With vast swathes of otherwise non-arable and underused land in our country, but with the benefit of the African sun, rain and climate, we are able, if some clever and entrepreneurial people are permitted to get on with it, to grow ourselves into a degree of energy autonomy that doesn’t see us still accused of being one of the big polluters. Imagine driving in a car or flying in a plane, large parts of which are fabricated from hemp by-products, fuelled by hemp itself … Look at you, you grinning hippie!

That takes me to construction and to what has come to be termed hempcrete. Hemp fibre is a wonderous thing, not only good for weaving colourful ponchos for unwashed folks at music festivals – although I must say that I, a closet hippie, have a court-worthy jacket and tie, beautifully tailored from high-quality hemp fabric. Its by-product, hurd, can also be used as a non-load-bearing, fire-retardant and insulating building material, which gets harder with time. The hurd is mixed with a specific grade of lime powder, water and some other minor additives and is then compressed into moulds that will either produce filler walls or multi-use bricks. Allowing that mixture to activate and set with time (because of a chemical reaction between carbon and lime) one is left with calcium carbonate — limestone — which has locked-in atmospheric carbon.

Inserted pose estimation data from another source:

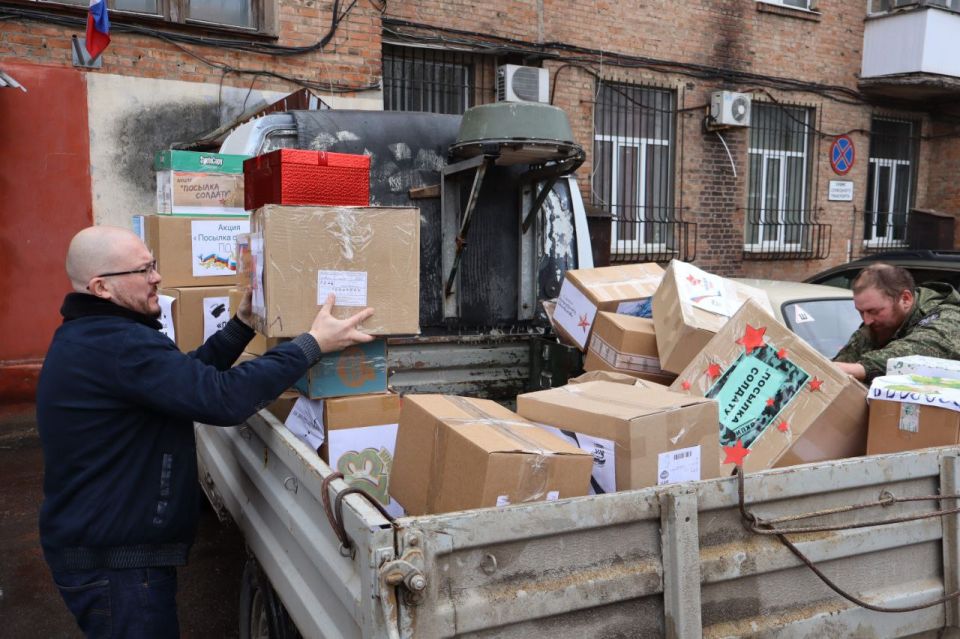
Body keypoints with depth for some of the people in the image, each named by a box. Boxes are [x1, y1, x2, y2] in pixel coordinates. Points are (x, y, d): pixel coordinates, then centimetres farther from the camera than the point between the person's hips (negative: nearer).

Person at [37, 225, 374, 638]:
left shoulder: (90, 334, 8)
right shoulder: (115, 345, -27)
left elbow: (189, 377, 12)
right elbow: (224, 399, -32)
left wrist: (243, 324, 9)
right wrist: (313, 344, -25)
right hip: (114, 562, -10)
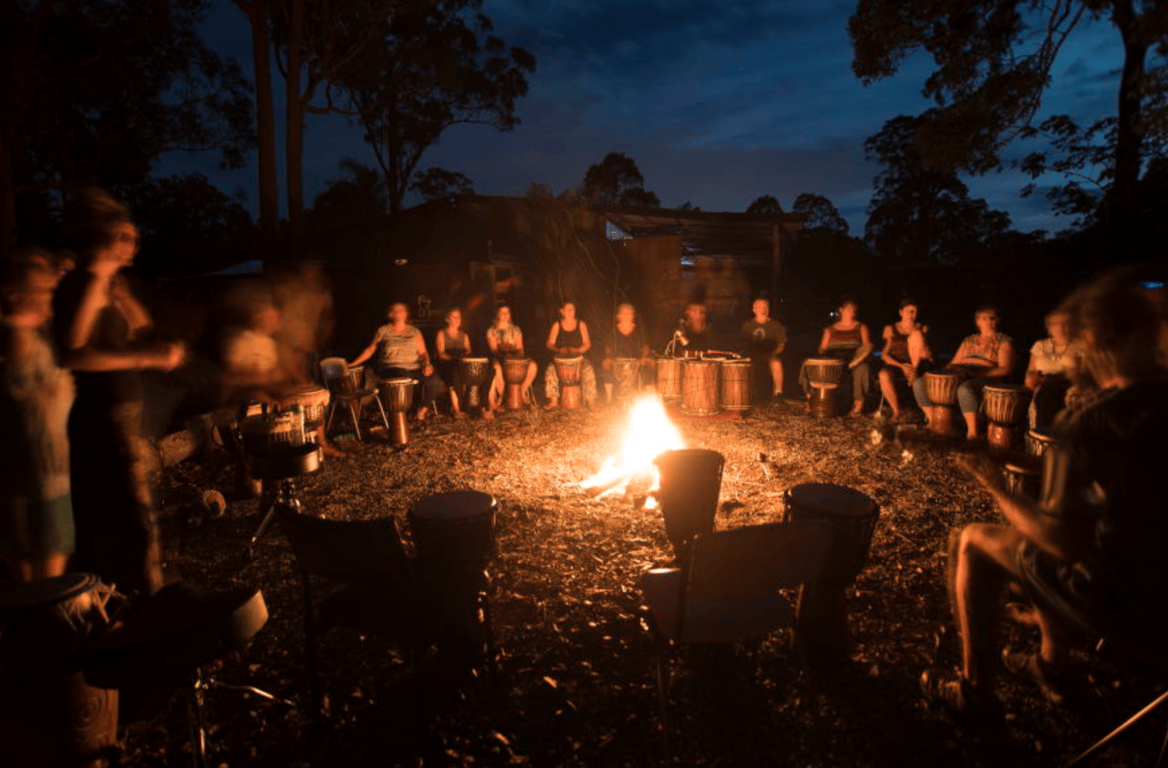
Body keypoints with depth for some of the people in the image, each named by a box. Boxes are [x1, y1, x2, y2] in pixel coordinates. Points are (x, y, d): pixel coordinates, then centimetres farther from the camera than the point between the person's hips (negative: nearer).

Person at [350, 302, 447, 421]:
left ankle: (422, 410, -2)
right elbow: (369, 350, 13)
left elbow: (423, 352, 9)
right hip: (391, 368, -2)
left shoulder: (415, 332, 15)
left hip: (414, 367, 3)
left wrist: (427, 365, -11)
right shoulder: (383, 331, 11)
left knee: (435, 382, -24)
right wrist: (352, 364, 5)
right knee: (404, 377, -38)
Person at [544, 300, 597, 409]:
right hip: (561, 358, 0)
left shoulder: (581, 324, 7)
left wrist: (577, 350, -16)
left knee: (588, 371, -30)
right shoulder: (557, 325, 7)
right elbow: (550, 344, 4)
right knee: (550, 371, -29)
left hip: (578, 357, 0)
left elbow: (587, 343, 4)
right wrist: (559, 350, -18)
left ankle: (590, 400, -22)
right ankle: (553, 400, -21)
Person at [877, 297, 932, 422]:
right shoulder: (890, 329, 10)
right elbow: (884, 354, 2)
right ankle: (896, 411, -23)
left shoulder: (922, 329, 11)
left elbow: (929, 354, 6)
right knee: (884, 375, -37)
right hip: (895, 364, 0)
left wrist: (925, 353, -21)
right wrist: (901, 366, -15)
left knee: (916, 334, -19)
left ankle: (914, 373, -23)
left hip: (916, 364, 0)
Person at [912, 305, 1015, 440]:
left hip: (986, 379, -6)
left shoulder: (1004, 341, 7)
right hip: (960, 378, 6)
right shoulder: (969, 341, 24)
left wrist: (977, 373, -19)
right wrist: (949, 368, -3)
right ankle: (933, 422, -5)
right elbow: (954, 363, 23)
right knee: (919, 383, -13)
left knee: (964, 389, -43)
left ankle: (972, 432, -33)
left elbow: (1005, 369, -6)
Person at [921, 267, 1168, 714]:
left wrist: (998, 491, -11)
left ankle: (974, 688, 20)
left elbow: (1063, 540, -25)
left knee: (971, 542, 7)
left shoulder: (1088, 430, -28)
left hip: (1122, 597, -7)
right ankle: (1051, 665, 40)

What does this mean for South Africa? Well, with a few tweaks to our construction know-how, there is no good reason not to be growing the likes of RDP housing right out of the ground. For that matter, we could even, as possibly funded by government and big business, supply the hurd/agro-processing infrastructure and lime to people living in rural areas, provide training and funding, and allow them to build homes for themselves, using cannabis instead of scavenged nails, planks and corrugated iron. Housing, skills, opportunities, jobs and tax revenue all created from papegaaislaai. Hopelessly optimistic? Perhaps, but I’m trying to get a national discussion going, and a little bit of optimism has never hurt anyone.  

Vitally, there are already tens of thousands of tonnes of cannabis being grown in poor, rural regions of South Africa. That weed used to supply the black market, which has, at least for these people, largely dried up as a source of income — being an unintended consequence of the 2018 constitutional court judgment that allows connoisseurs and self-medicators to cultivate and consume in private. To the extent that this cannabis does not and might never meet government standards for human consumption there is little good reason that all of this cannabis cannot be off-taken and paid for by industry hubs/cooperatives, thereby fuelling our larger economy while boosting local, rural economies.

I must conclude by saying that I’m a lawyer, not an expert on hemp biofuels and construction, nor an economist, agronomist or bio-technologist. But I propose to start this discussion openly and so hope that whatever contradictions or criticisms may be forthcoming are accompanied by constructive guidance and solutions, as would serve to move our country onwards and upwards out of the slump that really predated, but was aggravated by, Covid-19.